1. Place rack in center of oven. Preheat oven to 350 degrees. In a large bowl, stir together cake flour, 1 cup granulated sugar, baking powder, salt and coconut until combined.
Give coconut milk a good shake and open the can. In a bowl, whisk together 1 cup of the coconut milk with the coconut cream, 8 egg yolks and the vanilla.
2. Using an electric mixer fitted with whisk attachment, beat egg whites on medium speed until frothy, 1-2 minutes. Slowly add remaining sugar (1c) to egg whites. Continue to whisk until egg whites are a bit glossy and hold a soft peak when you raise whisk, 2-3 minutes more.
3. Make a well in center of dry ingredients, then pour coconut-milk mixture into well. Use a rubber spatula to stir until well combined. Add a few large spoonfuls of beaten egg whites to the batter and fold in using a rubber spatula. This will “loosen” the batter and make it easier to fold in the remaining whites and keep the cake very lofty. Add remaining egg whites and fold in gently until well combined.

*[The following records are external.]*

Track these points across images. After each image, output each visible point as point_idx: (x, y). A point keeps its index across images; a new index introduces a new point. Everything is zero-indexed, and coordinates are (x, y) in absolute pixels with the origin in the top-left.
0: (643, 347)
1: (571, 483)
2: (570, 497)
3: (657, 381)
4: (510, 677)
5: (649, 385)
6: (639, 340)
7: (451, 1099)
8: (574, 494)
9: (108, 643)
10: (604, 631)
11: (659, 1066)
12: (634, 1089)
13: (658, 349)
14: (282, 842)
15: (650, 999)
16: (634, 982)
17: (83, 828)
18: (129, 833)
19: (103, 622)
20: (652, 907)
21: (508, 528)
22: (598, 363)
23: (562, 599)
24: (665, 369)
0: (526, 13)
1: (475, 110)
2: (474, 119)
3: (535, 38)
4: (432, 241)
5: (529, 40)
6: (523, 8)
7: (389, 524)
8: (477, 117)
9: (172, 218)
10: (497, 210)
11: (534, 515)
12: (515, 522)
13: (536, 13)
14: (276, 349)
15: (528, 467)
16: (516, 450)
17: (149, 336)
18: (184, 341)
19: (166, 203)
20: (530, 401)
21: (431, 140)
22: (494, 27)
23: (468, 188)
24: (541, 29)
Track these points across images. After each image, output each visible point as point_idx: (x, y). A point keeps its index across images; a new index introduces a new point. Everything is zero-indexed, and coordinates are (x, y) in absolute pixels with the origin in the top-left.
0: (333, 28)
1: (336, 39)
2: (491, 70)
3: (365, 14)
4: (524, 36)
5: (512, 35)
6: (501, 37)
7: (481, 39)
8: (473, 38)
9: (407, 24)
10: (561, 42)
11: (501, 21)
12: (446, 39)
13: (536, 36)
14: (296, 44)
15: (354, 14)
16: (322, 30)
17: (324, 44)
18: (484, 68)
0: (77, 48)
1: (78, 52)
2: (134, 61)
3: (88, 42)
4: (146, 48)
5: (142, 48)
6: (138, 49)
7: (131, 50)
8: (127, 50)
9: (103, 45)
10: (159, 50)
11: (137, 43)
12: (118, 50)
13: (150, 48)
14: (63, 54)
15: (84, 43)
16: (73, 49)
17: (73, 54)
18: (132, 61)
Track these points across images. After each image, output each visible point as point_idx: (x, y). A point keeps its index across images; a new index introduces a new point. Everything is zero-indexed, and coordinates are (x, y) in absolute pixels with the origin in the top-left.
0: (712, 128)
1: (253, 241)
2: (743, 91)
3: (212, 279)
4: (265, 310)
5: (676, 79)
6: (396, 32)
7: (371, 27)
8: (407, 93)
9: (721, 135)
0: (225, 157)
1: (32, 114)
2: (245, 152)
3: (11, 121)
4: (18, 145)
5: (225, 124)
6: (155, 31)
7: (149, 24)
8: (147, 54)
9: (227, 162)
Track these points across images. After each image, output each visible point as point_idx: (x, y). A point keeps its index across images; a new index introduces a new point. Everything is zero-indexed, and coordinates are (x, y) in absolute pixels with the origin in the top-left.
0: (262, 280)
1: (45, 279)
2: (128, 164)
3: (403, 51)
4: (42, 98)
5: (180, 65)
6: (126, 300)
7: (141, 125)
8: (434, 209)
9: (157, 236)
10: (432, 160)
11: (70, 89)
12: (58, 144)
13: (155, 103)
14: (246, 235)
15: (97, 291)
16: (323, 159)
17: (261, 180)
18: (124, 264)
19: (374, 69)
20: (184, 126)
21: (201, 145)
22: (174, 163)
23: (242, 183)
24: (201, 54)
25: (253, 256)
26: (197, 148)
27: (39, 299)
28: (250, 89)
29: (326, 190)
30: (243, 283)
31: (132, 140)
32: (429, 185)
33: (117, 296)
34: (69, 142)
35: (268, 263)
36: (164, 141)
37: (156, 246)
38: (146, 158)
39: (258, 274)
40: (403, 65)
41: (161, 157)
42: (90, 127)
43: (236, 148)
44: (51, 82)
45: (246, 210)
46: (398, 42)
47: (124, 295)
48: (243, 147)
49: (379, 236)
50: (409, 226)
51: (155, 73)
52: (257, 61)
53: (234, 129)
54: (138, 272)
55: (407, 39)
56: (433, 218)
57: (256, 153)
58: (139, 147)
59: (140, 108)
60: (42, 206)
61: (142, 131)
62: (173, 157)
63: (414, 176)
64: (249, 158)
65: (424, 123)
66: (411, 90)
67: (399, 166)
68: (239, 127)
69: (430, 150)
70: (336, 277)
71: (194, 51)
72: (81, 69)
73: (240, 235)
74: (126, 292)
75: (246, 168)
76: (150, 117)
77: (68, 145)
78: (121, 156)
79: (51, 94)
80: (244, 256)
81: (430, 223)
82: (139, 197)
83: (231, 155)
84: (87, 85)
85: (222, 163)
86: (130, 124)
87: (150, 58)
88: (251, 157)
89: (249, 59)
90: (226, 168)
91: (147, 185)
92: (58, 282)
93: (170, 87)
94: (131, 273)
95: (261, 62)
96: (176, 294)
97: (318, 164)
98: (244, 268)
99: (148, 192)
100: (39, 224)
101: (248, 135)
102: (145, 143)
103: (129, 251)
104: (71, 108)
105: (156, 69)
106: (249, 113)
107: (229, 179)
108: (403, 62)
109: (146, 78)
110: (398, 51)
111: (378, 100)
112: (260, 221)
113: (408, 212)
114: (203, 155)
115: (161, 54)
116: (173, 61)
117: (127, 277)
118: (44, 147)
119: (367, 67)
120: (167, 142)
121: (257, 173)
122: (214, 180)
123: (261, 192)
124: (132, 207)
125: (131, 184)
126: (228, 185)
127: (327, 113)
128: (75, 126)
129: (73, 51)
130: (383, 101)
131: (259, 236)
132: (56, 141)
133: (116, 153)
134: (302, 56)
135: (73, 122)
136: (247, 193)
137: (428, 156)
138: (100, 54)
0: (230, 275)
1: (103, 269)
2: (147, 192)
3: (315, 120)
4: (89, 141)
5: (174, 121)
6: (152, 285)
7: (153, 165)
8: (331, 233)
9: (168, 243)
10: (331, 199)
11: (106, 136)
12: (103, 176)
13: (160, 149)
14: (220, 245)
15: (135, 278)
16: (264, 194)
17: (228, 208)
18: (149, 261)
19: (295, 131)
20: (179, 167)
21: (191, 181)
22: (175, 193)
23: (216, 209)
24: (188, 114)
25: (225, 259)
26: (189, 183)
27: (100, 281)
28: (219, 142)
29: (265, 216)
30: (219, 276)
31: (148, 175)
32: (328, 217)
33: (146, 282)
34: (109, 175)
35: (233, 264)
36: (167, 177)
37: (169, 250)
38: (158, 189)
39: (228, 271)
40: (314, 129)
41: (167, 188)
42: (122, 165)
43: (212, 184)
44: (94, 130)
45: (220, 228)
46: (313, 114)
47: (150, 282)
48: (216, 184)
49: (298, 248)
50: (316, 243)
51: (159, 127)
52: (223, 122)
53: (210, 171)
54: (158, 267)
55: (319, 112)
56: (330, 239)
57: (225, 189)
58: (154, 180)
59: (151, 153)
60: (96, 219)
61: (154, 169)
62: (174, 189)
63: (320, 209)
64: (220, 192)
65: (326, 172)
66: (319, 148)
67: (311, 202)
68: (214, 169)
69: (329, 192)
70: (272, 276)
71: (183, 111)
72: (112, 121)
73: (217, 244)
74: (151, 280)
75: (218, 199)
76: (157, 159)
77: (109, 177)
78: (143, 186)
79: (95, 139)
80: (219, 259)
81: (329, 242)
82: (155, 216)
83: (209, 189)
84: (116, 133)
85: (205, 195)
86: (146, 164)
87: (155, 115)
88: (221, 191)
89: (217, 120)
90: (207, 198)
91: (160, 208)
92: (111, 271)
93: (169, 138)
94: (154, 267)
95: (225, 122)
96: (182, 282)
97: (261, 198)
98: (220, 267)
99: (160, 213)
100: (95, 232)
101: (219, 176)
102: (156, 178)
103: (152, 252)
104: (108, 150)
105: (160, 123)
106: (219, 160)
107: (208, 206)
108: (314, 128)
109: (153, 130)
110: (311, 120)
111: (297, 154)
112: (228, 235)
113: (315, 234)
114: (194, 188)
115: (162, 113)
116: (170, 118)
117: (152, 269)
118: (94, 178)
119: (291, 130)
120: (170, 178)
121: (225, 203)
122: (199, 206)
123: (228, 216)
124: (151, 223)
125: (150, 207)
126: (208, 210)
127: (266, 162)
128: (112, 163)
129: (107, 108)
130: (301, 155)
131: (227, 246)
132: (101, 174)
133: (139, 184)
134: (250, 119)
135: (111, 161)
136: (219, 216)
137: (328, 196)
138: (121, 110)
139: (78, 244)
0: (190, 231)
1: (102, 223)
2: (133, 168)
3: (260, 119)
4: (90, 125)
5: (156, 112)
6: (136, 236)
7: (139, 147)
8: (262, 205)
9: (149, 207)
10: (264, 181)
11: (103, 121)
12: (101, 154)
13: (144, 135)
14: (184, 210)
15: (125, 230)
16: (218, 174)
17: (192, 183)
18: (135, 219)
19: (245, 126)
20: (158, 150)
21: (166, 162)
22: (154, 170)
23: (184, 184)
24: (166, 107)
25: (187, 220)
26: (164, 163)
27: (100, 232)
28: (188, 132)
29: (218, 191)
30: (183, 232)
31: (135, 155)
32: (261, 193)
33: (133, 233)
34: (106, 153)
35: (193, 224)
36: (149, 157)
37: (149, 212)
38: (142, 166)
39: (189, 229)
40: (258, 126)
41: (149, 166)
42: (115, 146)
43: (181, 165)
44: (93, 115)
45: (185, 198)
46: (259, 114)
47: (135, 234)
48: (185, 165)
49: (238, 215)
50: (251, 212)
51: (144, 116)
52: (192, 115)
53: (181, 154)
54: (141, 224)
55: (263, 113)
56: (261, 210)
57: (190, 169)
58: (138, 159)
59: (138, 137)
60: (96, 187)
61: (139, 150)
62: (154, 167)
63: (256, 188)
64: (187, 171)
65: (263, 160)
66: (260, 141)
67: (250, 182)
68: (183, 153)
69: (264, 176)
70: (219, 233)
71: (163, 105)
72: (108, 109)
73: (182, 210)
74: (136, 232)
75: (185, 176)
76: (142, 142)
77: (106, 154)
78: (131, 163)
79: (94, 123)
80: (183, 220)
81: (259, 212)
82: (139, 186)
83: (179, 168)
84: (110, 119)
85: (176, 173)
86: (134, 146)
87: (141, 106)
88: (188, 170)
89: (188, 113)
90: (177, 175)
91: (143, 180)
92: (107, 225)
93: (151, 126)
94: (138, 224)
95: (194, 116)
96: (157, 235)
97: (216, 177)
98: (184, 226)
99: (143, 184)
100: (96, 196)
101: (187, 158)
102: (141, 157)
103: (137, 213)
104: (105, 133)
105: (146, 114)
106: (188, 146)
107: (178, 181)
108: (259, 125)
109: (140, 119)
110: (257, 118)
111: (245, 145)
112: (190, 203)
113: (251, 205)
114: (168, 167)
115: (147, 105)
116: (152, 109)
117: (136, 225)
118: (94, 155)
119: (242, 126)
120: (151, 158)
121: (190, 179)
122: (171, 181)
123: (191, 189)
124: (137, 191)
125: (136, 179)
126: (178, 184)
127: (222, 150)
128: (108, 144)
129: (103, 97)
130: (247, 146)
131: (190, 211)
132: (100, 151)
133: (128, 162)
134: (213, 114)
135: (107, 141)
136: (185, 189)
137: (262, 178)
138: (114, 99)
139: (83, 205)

4. Use a rubber spatula to scrape batter into a 10-inch ungreased tube pan with a removable bottom. Bake cake until it is pale golden and springs back when you poke it at the center, 45 minutes. Remove from oven and let cool in pan, upside down, on a wire rack supported by the inner tube. When cake is cool, run a knife around sides to slip off pan, then along tube and bottom to loosen cake. Quickly invert onto a plate and then flip it right-side up onto a serving plate
5. Make glaze: In a bowl, whisk together the confectioner’s sugar, a pinch of salt, the coconut milk and coconut rum to a somewhat thick, but pourable consistency.
6. Spoon glaze over top and sides of cake, allowing extra to drip off. Sprinkle with toasted coconut and serve.